The word "full" marks the lines you need; copy each of them from the data.

**Dataset records**
:::::

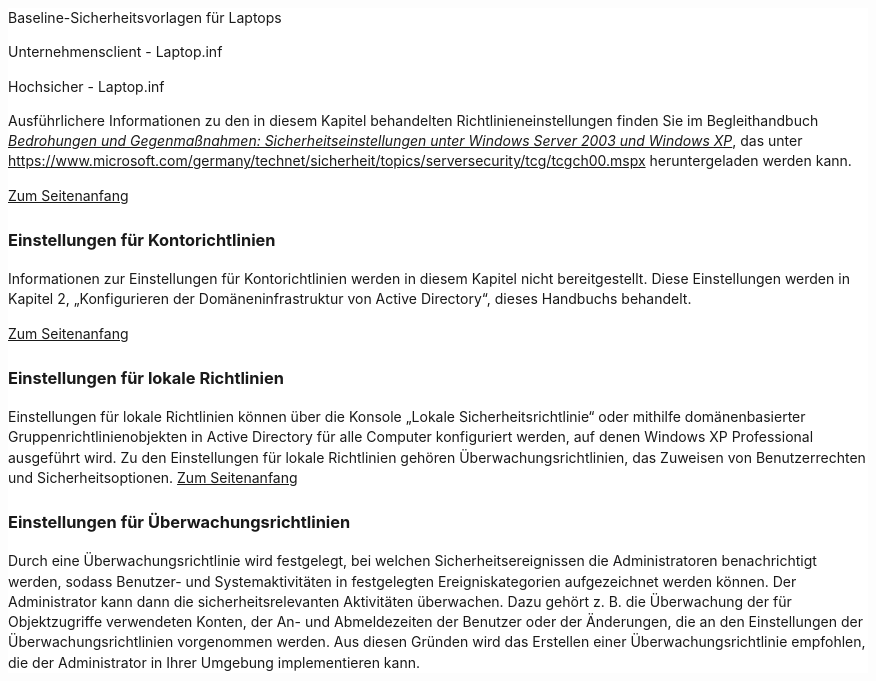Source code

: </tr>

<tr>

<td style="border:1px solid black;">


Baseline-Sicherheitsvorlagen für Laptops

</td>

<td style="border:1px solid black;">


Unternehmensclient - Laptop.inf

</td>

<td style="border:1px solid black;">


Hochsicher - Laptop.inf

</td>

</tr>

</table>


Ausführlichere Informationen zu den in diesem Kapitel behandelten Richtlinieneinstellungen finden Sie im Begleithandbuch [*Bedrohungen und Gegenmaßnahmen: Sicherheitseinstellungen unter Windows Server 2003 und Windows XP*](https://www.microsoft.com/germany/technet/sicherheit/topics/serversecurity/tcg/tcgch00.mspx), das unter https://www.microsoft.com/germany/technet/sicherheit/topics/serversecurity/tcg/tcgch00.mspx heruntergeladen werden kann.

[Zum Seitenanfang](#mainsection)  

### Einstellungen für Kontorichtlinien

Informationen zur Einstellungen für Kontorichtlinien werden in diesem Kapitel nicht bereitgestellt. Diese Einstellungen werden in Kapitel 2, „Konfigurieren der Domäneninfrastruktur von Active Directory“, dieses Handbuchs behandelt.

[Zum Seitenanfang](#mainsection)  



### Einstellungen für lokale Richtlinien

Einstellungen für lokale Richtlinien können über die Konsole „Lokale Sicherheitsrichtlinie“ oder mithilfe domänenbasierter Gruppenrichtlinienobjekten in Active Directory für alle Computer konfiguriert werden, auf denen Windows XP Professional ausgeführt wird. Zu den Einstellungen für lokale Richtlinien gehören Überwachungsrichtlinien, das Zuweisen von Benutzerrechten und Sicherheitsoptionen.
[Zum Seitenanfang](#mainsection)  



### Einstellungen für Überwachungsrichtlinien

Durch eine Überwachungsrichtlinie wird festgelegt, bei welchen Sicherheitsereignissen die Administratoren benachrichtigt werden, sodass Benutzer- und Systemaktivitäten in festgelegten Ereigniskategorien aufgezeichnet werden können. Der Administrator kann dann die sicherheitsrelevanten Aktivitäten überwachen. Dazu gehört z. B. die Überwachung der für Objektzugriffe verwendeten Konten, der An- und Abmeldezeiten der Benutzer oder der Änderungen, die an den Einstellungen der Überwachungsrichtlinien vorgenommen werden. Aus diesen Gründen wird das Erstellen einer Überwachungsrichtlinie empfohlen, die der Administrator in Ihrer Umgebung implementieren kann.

:::::

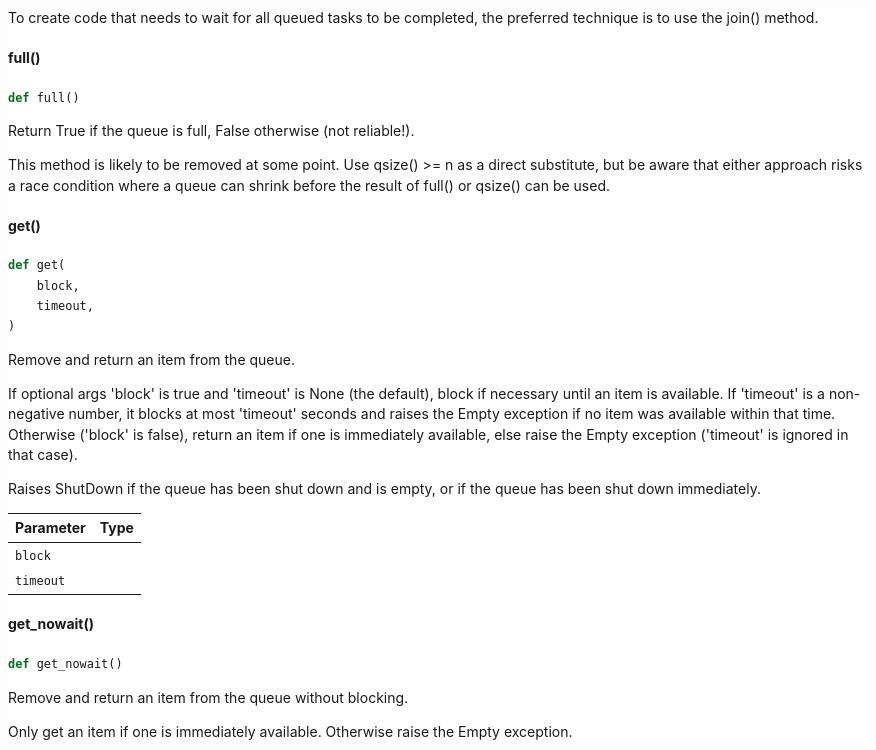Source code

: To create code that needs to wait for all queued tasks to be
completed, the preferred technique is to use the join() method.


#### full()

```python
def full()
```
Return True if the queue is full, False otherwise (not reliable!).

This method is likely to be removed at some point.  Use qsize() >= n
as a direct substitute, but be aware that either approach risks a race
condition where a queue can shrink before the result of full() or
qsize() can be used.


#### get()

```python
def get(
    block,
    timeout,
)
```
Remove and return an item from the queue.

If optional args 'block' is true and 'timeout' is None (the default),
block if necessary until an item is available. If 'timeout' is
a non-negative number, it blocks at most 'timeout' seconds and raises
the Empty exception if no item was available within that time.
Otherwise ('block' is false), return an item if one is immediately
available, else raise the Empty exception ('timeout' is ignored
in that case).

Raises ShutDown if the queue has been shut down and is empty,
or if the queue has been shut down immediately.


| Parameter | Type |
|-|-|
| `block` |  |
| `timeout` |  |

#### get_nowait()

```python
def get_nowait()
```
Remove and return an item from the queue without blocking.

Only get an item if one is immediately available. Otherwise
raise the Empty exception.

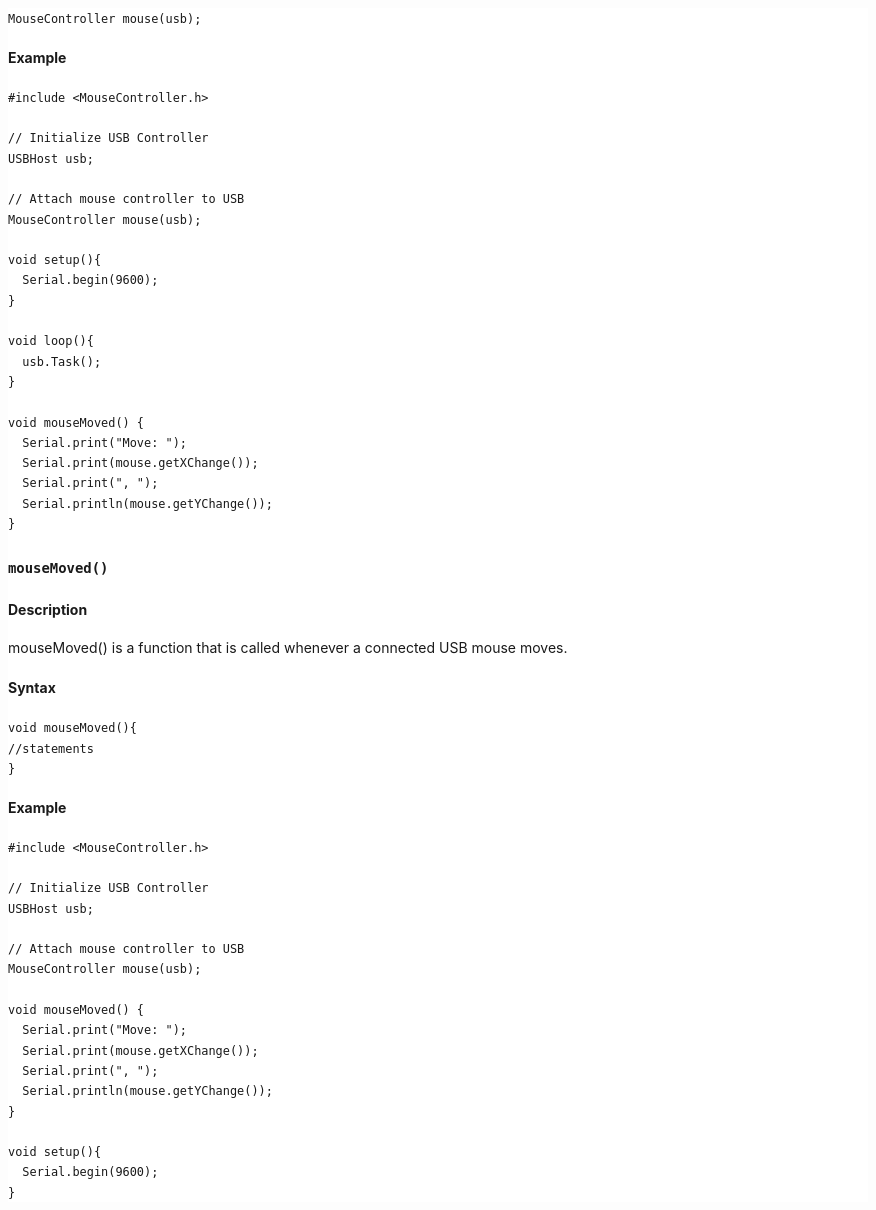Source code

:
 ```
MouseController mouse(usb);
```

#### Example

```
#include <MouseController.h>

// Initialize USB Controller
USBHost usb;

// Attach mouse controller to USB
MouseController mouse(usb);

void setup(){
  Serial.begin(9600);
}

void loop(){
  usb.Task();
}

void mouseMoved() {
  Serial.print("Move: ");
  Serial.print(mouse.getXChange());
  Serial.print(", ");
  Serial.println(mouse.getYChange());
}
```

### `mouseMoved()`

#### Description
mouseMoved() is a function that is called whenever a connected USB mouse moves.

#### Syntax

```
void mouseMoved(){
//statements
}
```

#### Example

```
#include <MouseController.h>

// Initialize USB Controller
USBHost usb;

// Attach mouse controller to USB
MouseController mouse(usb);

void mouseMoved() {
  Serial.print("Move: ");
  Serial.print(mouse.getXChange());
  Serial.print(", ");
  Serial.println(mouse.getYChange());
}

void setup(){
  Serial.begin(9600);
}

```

:::::

**Worked solution**
#### full()
def full()
Return True if the queue is full, False otherwise (not reliable!).
condition where a queue can shrink before the result of full() or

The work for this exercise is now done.